The OCR system was about 50% successful in reading pressure observations from the documents. This is nothing like good enough (manual methods are about 99% successful), but the test did identify opportunities for improvement. In particular, the system was almost as good at reading handwriting as print, but varied a lot in success rate between pages from the same source. This suggests that systematic experimentation in image pre-processing (de-skewing, despeckling, contrast enhancement, …) might generate large improvements given only modest effort.

Document transcription is not a climate-specific problem - it is valuable to many fields, so the absence of much serious research in the area is strange. This does mean that any work we did in this area would both be very valuable, and might get other researchers interested. (We are talking to Transkribus but so far nothing has come of this).

We should encourage research in this area, and in particular we should provide some benchmark datasets: collections of log page images with known transcriptions - so people writing auto-transcription tools can test their accuracy (benchmark datasets like MNIST and ImageNet have been very successful in driving development). Our existing data rescue projects are obvious sources for these, and we have already made one such dataset.

Costs and efficiency

These are estimated costs for a hypothetical project - suppose we re-ran oldWeather using WesTech’s method.
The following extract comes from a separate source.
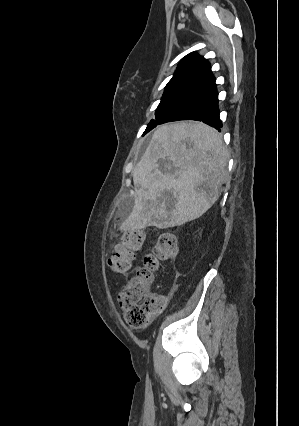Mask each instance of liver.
<instances>
[{"instance_id":"1","label":"liver","mask_w":299,"mask_h":426,"mask_svg":"<svg viewBox=\"0 0 299 426\" xmlns=\"http://www.w3.org/2000/svg\"><path fill=\"white\" fill-rule=\"evenodd\" d=\"M228 159L212 127L188 121L161 125L132 172L134 206L120 229H164L199 218L218 199Z\"/></svg>"}]
</instances>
What would it cost and how long would it take?

Software cost is given as $0.051/page (£13,600 for 350,000 pages). But there is also a setup cost (about 1 working week for each document type). WesTech cost this at $15,000/type though it might be possible to do this more cheaply. With the rather arbitrary assumption that 5 different document types are required for a project of this size, that’s £57,000.


Date run Not Yet
observations rescued 7,000,000
Elapsed time 6 weeks (0.01 minutes)
Financial cost (per ob.) £70,000 (£0.01)
Effort required (per ob.) 0.1 person years (0.001 person minutes)

There is currently no point in such a project, as the recognition accuracy is too poor. But if we could improve the accuracy, then this technique would be much faster, much cheaper, and much less work than any manual approach. Though the financial cost is not necessarily much lower than citizen science approaches, this approach is so much faster that it’s quite different in what it could achieve.

Lessons learned

  • OCR is not yet accurate enough to be used.
  • OCR is fast and cheap enough to remove transcription as a problem - other parts of the data rescue process (imaging and analysis) would become the rate and resource limiting steps.
  • Reading the text is not the main problem - handwritten documents do not do much worse than printed. The core difficulty is the layout analysis - finding the text to be read on the page.
  • We found success rates to be very variable from page to page. Researching what it is about the successful pages that makes them so, seems likely to produce large improvements in overall accuracy.
  • We should persue, and encourage, research on automated transcription tools for the document types we are interested in.